Data in this exercise
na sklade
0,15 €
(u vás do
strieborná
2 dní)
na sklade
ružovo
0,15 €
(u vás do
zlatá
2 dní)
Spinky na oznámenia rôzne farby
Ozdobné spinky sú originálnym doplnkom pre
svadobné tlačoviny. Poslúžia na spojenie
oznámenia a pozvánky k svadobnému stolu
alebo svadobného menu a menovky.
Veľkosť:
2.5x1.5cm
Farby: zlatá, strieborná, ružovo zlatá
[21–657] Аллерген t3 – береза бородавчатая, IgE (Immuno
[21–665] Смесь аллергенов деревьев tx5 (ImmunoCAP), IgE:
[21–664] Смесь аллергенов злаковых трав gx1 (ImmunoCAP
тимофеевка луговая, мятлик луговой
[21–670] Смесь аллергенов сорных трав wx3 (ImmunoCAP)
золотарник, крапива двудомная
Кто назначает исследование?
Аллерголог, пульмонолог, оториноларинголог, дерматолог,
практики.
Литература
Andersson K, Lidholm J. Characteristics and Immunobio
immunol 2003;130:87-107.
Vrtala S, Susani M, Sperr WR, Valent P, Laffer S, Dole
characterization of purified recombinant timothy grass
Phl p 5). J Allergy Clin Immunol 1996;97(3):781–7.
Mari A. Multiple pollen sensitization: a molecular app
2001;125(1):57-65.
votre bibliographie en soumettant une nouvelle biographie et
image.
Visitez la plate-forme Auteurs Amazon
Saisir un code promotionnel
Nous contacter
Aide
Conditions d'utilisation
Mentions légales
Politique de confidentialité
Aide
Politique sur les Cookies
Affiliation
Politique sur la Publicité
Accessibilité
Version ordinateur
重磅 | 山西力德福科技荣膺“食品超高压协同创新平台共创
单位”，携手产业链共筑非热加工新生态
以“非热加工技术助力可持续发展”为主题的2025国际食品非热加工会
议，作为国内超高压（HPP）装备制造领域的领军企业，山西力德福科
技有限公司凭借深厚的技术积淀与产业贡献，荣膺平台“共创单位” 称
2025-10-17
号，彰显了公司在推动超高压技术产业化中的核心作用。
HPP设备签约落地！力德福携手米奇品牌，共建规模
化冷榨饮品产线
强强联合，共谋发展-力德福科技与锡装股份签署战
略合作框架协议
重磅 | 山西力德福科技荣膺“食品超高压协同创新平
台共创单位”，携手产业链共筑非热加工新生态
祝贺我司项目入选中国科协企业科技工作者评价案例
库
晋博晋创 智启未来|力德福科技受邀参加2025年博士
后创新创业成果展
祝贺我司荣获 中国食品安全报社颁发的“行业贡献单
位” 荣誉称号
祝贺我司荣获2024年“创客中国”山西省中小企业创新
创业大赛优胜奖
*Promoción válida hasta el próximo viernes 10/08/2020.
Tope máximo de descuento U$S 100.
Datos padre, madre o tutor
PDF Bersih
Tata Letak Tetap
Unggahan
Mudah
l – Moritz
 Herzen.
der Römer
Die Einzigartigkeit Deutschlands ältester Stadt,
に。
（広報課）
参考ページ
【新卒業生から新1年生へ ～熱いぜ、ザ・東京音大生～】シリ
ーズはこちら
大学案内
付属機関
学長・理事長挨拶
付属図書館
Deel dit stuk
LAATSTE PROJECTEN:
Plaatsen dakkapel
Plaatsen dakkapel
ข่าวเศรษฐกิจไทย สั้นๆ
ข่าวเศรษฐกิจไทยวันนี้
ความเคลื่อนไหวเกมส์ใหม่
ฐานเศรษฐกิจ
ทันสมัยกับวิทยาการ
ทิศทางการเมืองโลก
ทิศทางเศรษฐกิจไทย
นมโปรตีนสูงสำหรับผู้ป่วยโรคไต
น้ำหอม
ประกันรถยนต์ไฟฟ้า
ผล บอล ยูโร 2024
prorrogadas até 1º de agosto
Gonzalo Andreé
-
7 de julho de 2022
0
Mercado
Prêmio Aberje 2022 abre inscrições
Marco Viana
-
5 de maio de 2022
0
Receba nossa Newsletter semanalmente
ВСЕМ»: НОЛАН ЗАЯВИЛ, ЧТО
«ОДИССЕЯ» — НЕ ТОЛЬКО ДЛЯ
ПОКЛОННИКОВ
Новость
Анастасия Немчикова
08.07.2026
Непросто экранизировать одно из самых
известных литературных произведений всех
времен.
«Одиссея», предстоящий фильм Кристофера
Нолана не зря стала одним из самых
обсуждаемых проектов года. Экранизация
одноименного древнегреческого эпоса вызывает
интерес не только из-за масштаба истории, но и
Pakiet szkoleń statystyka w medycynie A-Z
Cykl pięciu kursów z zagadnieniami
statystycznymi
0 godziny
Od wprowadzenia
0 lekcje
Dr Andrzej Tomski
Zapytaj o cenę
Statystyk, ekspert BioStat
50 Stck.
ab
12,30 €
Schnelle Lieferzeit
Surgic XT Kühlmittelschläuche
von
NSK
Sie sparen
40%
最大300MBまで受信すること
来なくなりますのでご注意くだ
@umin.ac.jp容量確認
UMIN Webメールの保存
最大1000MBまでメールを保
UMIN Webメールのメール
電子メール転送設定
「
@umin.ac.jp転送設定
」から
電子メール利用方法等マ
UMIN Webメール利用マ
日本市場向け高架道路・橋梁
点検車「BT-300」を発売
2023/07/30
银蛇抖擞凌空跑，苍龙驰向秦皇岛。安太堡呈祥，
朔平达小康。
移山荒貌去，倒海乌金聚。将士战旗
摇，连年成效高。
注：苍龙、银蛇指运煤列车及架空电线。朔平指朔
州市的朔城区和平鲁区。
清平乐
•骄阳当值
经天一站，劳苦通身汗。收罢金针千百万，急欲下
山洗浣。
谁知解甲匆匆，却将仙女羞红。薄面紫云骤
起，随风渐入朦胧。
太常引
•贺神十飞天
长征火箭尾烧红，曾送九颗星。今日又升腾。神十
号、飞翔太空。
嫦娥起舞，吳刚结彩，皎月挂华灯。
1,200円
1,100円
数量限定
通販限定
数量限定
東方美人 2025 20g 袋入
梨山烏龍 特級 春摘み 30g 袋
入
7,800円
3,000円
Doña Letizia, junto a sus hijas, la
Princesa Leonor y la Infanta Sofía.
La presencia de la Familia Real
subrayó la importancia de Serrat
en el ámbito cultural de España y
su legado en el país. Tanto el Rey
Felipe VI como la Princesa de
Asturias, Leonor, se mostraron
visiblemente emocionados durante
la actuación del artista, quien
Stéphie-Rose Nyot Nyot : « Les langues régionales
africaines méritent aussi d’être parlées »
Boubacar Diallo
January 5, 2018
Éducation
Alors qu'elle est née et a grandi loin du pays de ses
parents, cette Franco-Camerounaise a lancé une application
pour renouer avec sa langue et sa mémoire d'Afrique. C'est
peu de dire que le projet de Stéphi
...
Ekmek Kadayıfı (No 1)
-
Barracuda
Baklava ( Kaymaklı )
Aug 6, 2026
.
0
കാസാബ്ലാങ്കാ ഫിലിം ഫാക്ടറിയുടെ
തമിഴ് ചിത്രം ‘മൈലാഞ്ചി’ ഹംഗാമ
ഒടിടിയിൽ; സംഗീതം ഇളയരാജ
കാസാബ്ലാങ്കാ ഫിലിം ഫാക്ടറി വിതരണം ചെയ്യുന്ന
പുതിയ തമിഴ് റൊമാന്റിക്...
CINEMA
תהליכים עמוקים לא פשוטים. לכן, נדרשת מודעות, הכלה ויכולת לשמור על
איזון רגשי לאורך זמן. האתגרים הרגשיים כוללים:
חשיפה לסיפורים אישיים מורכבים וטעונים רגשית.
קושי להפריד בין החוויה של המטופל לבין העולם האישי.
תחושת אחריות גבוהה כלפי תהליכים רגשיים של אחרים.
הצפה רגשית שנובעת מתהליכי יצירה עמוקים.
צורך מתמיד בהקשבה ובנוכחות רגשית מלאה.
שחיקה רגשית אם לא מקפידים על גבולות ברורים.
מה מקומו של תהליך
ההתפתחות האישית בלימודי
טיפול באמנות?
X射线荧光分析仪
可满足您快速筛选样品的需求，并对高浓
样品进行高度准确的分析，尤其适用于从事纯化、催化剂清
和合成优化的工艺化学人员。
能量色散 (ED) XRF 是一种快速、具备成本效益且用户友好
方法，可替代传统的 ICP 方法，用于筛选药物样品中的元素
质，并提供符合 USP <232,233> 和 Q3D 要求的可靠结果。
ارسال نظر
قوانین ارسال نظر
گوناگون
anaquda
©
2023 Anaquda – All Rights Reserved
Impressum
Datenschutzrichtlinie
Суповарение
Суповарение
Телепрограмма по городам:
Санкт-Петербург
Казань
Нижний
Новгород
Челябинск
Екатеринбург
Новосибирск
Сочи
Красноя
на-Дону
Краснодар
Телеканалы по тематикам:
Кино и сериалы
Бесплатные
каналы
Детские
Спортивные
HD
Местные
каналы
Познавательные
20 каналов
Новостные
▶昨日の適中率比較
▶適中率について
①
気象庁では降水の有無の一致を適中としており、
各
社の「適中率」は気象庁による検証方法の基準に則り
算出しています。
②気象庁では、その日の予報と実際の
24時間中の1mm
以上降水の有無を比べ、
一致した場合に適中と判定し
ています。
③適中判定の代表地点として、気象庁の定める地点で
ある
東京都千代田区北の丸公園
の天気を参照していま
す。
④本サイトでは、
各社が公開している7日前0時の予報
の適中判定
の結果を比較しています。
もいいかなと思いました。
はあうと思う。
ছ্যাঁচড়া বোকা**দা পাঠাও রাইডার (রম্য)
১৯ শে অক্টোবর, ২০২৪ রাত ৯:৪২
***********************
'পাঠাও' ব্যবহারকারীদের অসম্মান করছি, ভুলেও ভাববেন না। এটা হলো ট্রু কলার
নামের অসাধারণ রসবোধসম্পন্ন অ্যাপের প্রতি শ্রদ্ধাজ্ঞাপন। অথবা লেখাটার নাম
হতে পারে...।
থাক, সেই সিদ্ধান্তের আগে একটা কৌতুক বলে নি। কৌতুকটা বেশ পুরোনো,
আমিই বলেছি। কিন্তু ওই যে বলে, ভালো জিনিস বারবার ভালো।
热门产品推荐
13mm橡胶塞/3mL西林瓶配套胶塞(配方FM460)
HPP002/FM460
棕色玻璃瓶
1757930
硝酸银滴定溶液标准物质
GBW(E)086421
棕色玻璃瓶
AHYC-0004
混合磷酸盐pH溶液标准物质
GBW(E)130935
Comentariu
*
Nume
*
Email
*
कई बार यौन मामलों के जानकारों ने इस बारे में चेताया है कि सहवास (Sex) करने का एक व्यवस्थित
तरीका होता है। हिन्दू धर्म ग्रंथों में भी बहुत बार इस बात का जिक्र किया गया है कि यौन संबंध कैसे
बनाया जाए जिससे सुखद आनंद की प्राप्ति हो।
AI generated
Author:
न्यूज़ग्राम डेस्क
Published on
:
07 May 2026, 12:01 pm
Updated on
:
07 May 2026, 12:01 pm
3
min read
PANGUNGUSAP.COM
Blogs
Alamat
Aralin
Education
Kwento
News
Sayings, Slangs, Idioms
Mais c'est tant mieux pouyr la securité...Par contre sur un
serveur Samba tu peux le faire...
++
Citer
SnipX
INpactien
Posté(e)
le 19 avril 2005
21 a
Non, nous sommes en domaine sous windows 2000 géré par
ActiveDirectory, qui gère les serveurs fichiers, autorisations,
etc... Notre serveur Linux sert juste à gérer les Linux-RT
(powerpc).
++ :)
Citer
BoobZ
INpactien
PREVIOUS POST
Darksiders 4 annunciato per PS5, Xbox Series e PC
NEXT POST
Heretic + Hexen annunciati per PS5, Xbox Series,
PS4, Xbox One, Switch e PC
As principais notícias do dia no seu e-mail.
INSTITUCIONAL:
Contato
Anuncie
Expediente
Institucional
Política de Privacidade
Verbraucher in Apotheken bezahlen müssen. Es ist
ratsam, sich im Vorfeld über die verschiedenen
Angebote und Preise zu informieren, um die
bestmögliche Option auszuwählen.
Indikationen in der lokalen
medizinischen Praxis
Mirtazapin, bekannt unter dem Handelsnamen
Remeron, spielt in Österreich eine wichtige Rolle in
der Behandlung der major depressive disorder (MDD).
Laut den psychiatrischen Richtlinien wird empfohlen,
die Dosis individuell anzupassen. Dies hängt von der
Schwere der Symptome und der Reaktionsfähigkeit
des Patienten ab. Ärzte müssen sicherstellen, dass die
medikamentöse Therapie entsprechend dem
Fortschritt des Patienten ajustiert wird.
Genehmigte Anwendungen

Task prompt
Starting at the first line and ending at the line that contains "Accessibilité", give these lines as a Markdown table with columns No. and Line, leaving out any blank lines.

Output for this task
| No. | Line |
|---|---|
| 1 | na sklade |
| 2 | 0,15 € |
| 3 | (u vás do |
| 4 | strieborná |
| 5 | 2 dní) |
| 6 | na sklade |
| 7 | ružovo |
| 8 | 0,15 € |
| 9 | (u vás do |
| 10 | zlatá |
| 11 | 2 dní) |
| 12 | Spinky na oznámenia rôzne farby |
| 13 | Ozdobné spinky sú originálnym doplnkom pre |
| 14 | svadobné tlačoviny. Poslúžia na spojenie |
| 15 | oznámenia a pozvánky k svadobnému stolu |
| 16 | alebo svadobného menu a menovky. |
| 17 | Veľkosť: |
| 18 | 2.5x1.5cm |
| 19 | Farby: zlatá, strieborná, ružovo zlatá |
| 20 | [21–657] Аллерген t3 – береза бородавчатая, IgE (Immuno |
| 21 | [21–665] Смесь аллергенов деревьев tx5 (ImmunoCAP), IgE: |
| 22 | [21–664] Смесь аллергенов злаковых трав gx1 (ImmunoCAP |
| 23 | тимофеевка луговая, мятлик луговой |
| 24 | [21–670] Смесь аллергенов сорных трав wx3 (ImmunoCAP) |
| 25 | золотарник, крапива двудомная |
| 26 | Кто назначает исследование? |
| 27 | Аллерголог, пульмонолог, оториноларинголог, дерматолог, |
| 28 | практики. |
| 29 | Литература |
| 30 | Andersson K, Lidholm J. Characteristics and Immunobio |
| 31 | immunol 2003;130:87-107. |
| 32 | Vrtala S, Susani M, Sperr WR, Valent P, Laffer S, Dole |
| 33 | characterization of purified recombinant timothy grass |
| 34 | Phl p 5). J Allergy Clin Immunol 1996;97(3):781–7. |
| 35 | Mari A. Multiple pollen sensitization: a molecular app |
| 36 | 2001;125(1):57-65. |
| 37 | votre bibliographie en soumettant une nouvelle biographie et |
| 38 | image. |
| 39 | Visitez la plate-forme Auteurs Amazon |
| 40 | Saisir un code promotionnel |
| 41 | Nous contacter |
| 42 | Aide |
| 43 | Conditions d'utilisation |
| 44 | Mentions légales |
| 45 | Politique de confidentialité |
| 46 | Aide |
| 47 | Politique sur les Cookies |
| 48 | Affiliation |
| 49 | Politique sur la Publicité |
| 50 | Accessibilité |